** Start STORED DATA **
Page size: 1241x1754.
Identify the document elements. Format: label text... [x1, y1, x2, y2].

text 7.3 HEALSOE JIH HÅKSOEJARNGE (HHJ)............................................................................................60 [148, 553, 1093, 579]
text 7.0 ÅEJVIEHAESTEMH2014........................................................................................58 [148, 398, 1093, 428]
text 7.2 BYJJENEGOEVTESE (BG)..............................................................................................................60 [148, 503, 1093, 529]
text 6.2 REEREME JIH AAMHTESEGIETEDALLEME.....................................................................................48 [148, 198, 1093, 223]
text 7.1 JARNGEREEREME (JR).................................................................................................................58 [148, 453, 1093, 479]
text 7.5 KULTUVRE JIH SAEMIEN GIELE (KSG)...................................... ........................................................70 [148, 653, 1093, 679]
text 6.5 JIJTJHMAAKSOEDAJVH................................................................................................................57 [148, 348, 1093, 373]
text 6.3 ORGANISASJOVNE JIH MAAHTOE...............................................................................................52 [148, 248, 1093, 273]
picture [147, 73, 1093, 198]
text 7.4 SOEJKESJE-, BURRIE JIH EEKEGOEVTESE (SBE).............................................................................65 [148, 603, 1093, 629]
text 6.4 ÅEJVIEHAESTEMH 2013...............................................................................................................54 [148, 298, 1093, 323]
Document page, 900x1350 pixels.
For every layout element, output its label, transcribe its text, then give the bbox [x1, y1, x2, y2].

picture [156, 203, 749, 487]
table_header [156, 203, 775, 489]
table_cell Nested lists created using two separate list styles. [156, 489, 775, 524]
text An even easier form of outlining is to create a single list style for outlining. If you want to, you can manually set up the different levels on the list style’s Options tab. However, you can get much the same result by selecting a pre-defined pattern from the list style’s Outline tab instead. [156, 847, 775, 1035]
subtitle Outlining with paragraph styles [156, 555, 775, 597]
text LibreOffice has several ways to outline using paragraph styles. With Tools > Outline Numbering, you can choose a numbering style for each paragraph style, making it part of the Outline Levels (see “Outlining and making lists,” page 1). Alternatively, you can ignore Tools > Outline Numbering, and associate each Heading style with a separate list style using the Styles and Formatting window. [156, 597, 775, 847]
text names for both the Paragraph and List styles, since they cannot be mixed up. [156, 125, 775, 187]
** End STORED DATA **
**WORK TO BE COMPLETED:** Return every line of the data above unchanged, from start to finish, with nothing added or left out.

**EXERCISE SOLUTION:**
Page size: 1241x1754.
Identify the document elements. Format: label text... [x1, y1, x2, y2].

text 7.3 HEALSOE JIH HÅKSOEJARNGE (HHJ)............................................................................................60 [148, 553, 1093, 579]
text 7.0 ÅEJVIEHAESTEMH2014........................................................................................58 [148, 398, 1093, 428]
text 7.2 BYJJENEGOEVTESE (BG)..............................................................................................................60 [148, 503, 1093, 529]
text 6.2 REEREME JIH AAMHTESEGIETEDALLEME.....................................................................................48 [148, 198, 1093, 223]
text 7.1 JARNGEREEREME (JR).................................................................................................................58 [148, 453, 1093, 479]
text 7.5 KULTUVRE JIH SAEMIEN GIELE (KSG)...................................... ........................................................70 [148, 653, 1093, 679]
text 6.5 JIJTJHMAAKSOEDAJVH................................................................................................................57 [148, 348, 1093, 373]
text 6.3 ORGANISASJOVNE JIH MAAHTOE...............................................................................................52 [148, 248, 1093, 273]
picture [147, 73, 1093, 198]
text 7.4 SOEJKESJE-, BURRIE JIH EEKEGOEVTESE (SBE).............................................................................65 [148, 603, 1093, 629]
text 6.4 ÅEJVIEHAESTEMH 2013...............................................................................................................54 [148, 298, 1093, 323]
Document page, 900x1350 pixels.
For every layout element, output its label, transcribe its text, then give the bbox [x1, y1, x2, y2].

picture [156, 203, 749, 487]
table_header [156, 203, 775, 489]
table_cell Nested lists created using two separate list styles. [156, 489, 775, 524]
text An even easier form of outlining is to create a single list style for outlining. If you want to, you can manually set up the different levels on the list style’s Options tab. However, you can get much the same result by selecting a pre-defined pattern from the list style’s Outline tab instead. [156, 847, 775, 1035]
subtitle Outlining with paragraph styles [156, 555, 775, 597]
text LibreOffice has several ways to outline using paragraph styles. With Tools > Outline Numbering, you can choose a numbering style for each paragraph style, making it part of the Outline Levels (see “Outlining and making lists,” page 1). Alternatively, you can ignore Tools > Outline Numbering, and associate each Heading style with a separate list style using the Styles and Formatting window. [156, 597, 775, 847]
text names for both the Paragraph and List styles, since they cannot be mixed up. [156, 125, 775, 187]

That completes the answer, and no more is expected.